The Government Complex, Building B
120 Moo 3, Chaengwattana Road
Re: Labor Minister’s Plan to Deport Pregnant Migrant Workers
We are writing to urge the National Human Rights Commission of Thailand to urgently review the Labor Minister’s recently announced plan to deport pregnant migrant workers, make public its findings on how this proposal may violate human rights, and provide recommendations to the government. We believe that the proposal discriminates against women workers and would not advance the Thai government’s stated goal of reducing human trafficking.
On June 26, 2012, Labor Minister Padermchai Sasomsap announced a plan to send home migrant workers who authorities learn are three to four months pregnant. He stated in media interviews that this policy would curb the use of migrant child labor by reducing the number of migrant children in Thailand. He maintained this measure would help respond to the US State Department’s recent classification of Thailand in the “Tier 2 Watch List” as a country making consistently poor efforts to eliminate human trafficking. The Ministry of Labor established a working group under its Department of Labor Protection and Welfare and gave it two months to draft regulations for the implementation of this proposal.

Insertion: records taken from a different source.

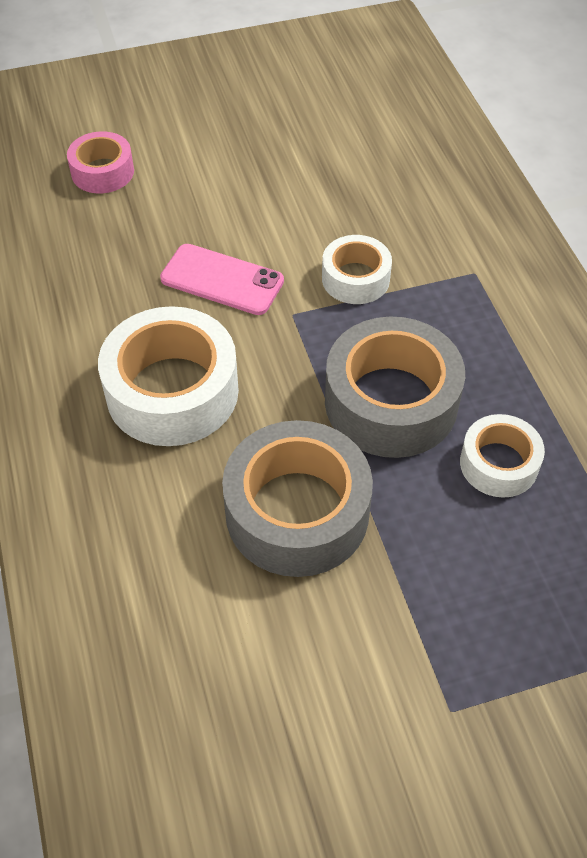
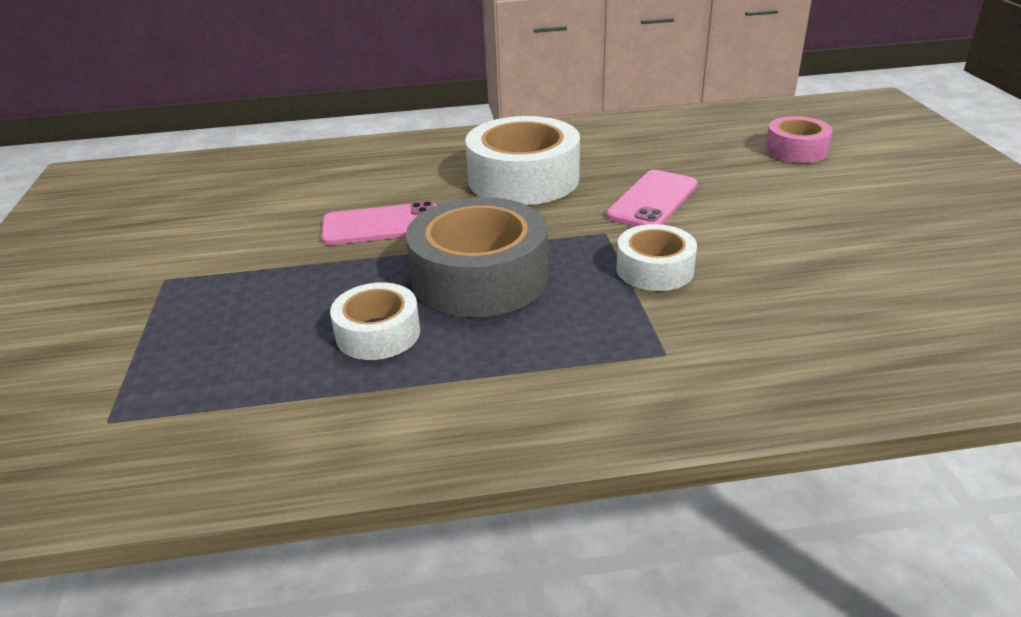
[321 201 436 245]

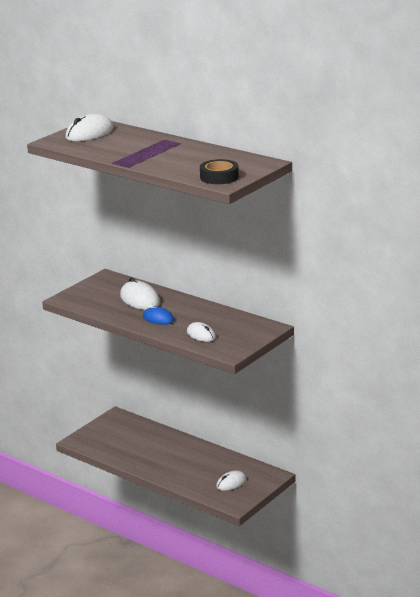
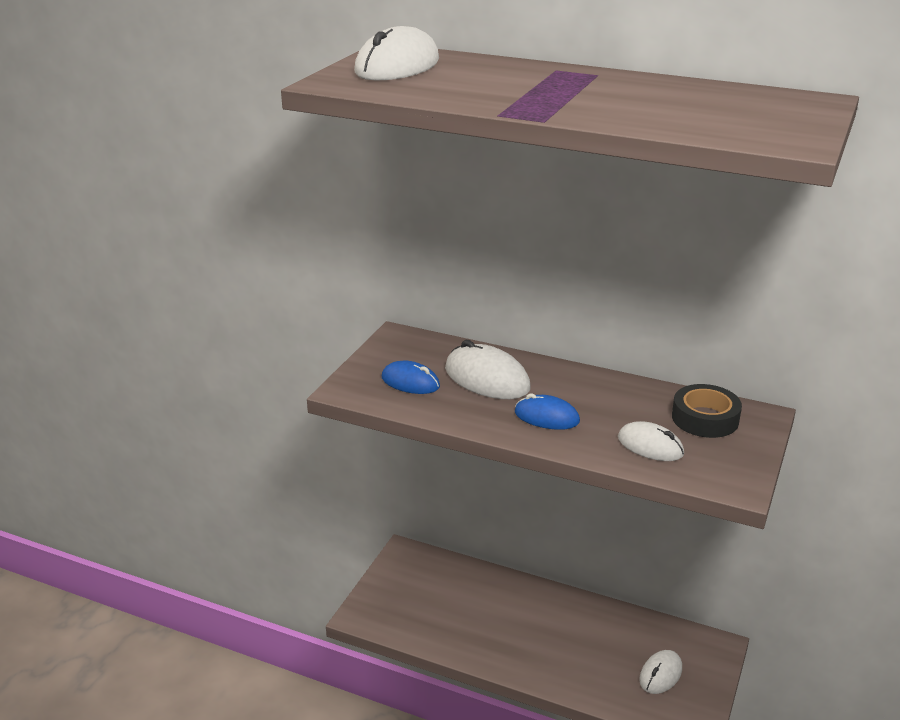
[672 384 742 438]
[382 361 440 394]

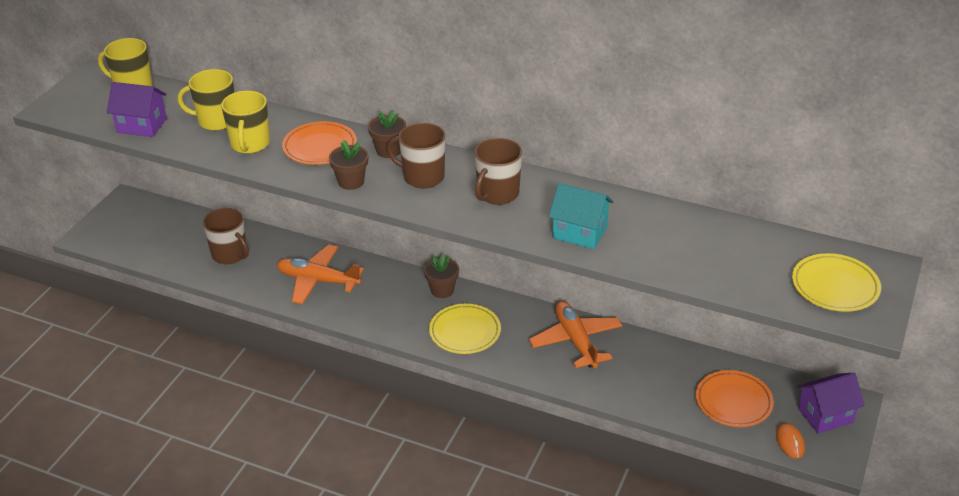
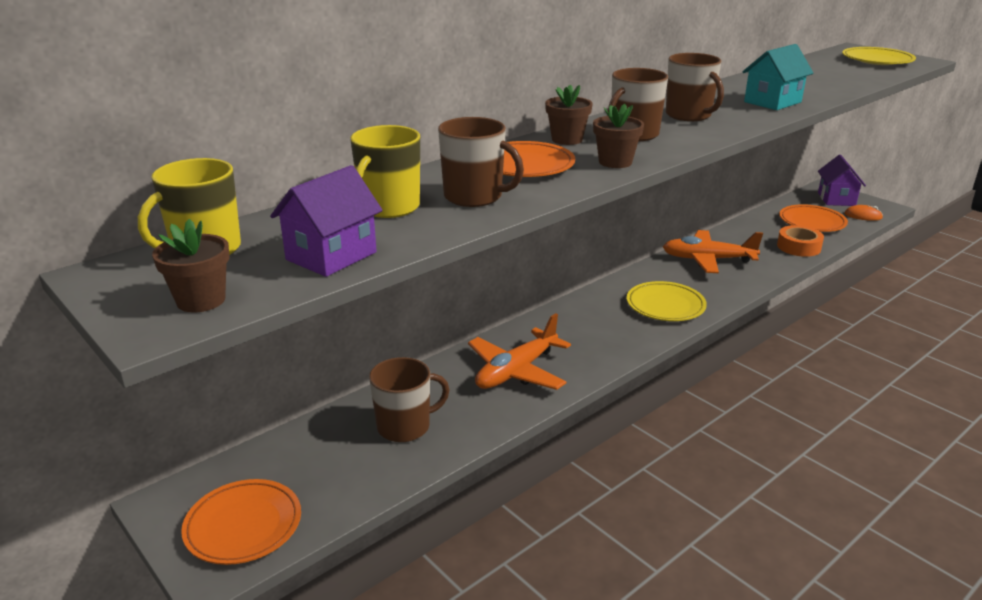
[438 117 524 207]
[152 219 230 313]
[777 225 824 257]
[181 479 301 565]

The Labor Minister’s proposal would penalize pregnant migrants by forcing them to stop work for several months and return to their home countries to give birth. This deprives migrant women, often from poor backgrounds, of equal work opportunities and income. They may also face uncertainty regarding the ability to reclaim their job upon return and have to pay additional fees and expenses related to travel and recruitment.
Thai human rights groups also told Human Rights Watch they are concerned that some migrant women may risk unsafe abortions as their only option to stay employed in Thailand. Women migrant workers in Thailand often lack access to adequate reproductive health services, including contraception.
Governments are obligated under international human rights law to ensure that women have the same employment opportunities as men and cannot be dismissed from jobs because of pregnancy. These standards are established by the Convention on the Elimination of Discrimination against Women (CEDAW), ratified by Thailand in 1985, and core labor standards of the International Labor Organization (ILO). The committee of independent experts overseeing CEDAW stated in its General Recommendation No. 26 that governments should ensure that women migrant workers have the same rights and protections extended to all workers in the country and should lift bans prohibiting migrant workers from getting pregnant.
The International Covenant on Civil and Political Rights, which Thailand ratified in 1996, provides that citizens and non-citizens both benefit from the general requirement of non-discrimination. The Human Rights Committee, the international expert body that monitors compliance with the Covenant, stated in its General Comment No. 15 that while states are entitled to admit or deny entry of persons, “in certain circumstances an alien may enjoy the protection of the Covenant even in relation to entry or residence…when considerations of non-discrimination, prohibition of inhuman treatment and respect for family life arise.” Depriving pregnant migrant women of their employment and separating them from their families by deporting them, meets that threshold.
In its 2010 report “From the Tiger to the Crocodile: Abuse of Migrant Workers in Thailand,” Human Rights Watch recommended to the Thai government a list of actions to take to stop trafficking, such as ensuring that migrant children can go to school, cracking down on abusive government officials and labor recruiters, and providing better protection for trafficking victims. But deporting pregnant migrant workers would not address the problem and would violate Thailand’s international legal obligations.
Thank you for your consideration of this important issue. We look forward to your taking action to review this policy’s human rights implications. We would be happy to meet with you or your staff to discuss this request in more detail.